Nascer num bairro social não é uma sentença de morte, mas é um indicador de menor qualidade de vida e do exacerbar dos fatores de risco que contribuem para mais doenças e morte prematura. A mochila familiar, social e cultural influencia a integração na escola e na vida em sociedade que encontra barreiras na relação com a comunidade de origem. Apesar de todos os esforços (colossais), que a comunidade escolar faz, a luta é desigual e, em regra, condenada ao fracasso. A escola não cumpre o desiderato de elevador social. Não são dadas as melhores condições às mulheres e homens que persistem e insistem em ensinar. Conheço, pessoal e profissionalmente, a professora Rita que “Já é avó, mas vê-se obrigada a viver longe da família para poder trabalhar.

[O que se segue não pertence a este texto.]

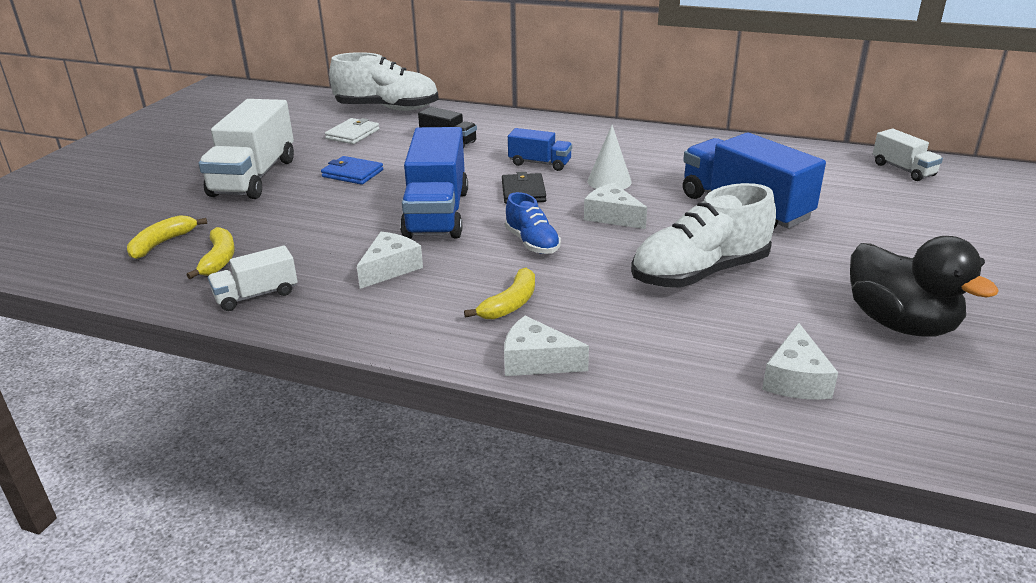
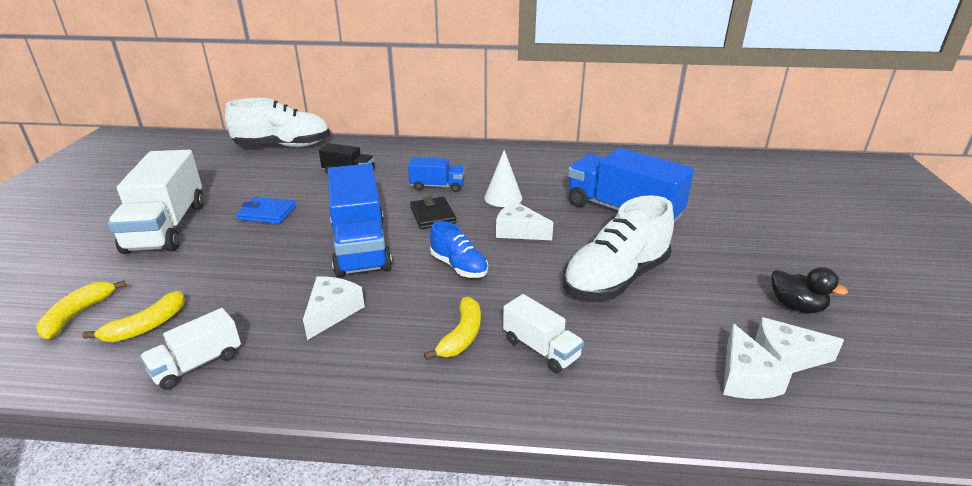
camera: 15 degrees left, 0 degrees up
(219, 260) = (146, 326): yellow banana -> yellow banana turned 60 degrees clockwise
(353, 134) = (257, 173): white wallet -> none
(536, 361) = (510, 398): white cheese -> white cheese (785, 358)
(900, 324) = (796, 306): black duck -> black duck, size x0.55
(903, 169) = (723, 165): white truck -> white truck (541, 349)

Vive num quarto alugado na Amadora, a 300 quilómetros de casa, porque não tem dinheiro para outra opção.” (Expresso, 11/09/2023). Uma realidade dura que carateriza a vida de muitas professoras e professores. Não se lhes pode exigir que desempenhem diversos papeis e funções, com igual sucesso, no combate às desigualdades que começam ainda na barriga da mãe, se visibilizam durante o percurso escolar e terão consequências nas opções de vida, no futuro que teimará em não lhes sorrir.
Os rankings têm o seu interesse, mas são perniciosos. Chegar à escola no último modelo elétrico, de uma marca premium, não é a mesma coisa que acordar, de madrugada, numa casa fria (a pobreza energética é real em Portugal), talvez tomar o pequeno almoço e passar horas em transportes públicos sobrelotados. Claro que há casos de sucesso, as conhecidas exceções que dão bonitas histórias de vida e que poderão servir de motivação para que outros não desistam de crescer, aprender, sobreviver e vencer.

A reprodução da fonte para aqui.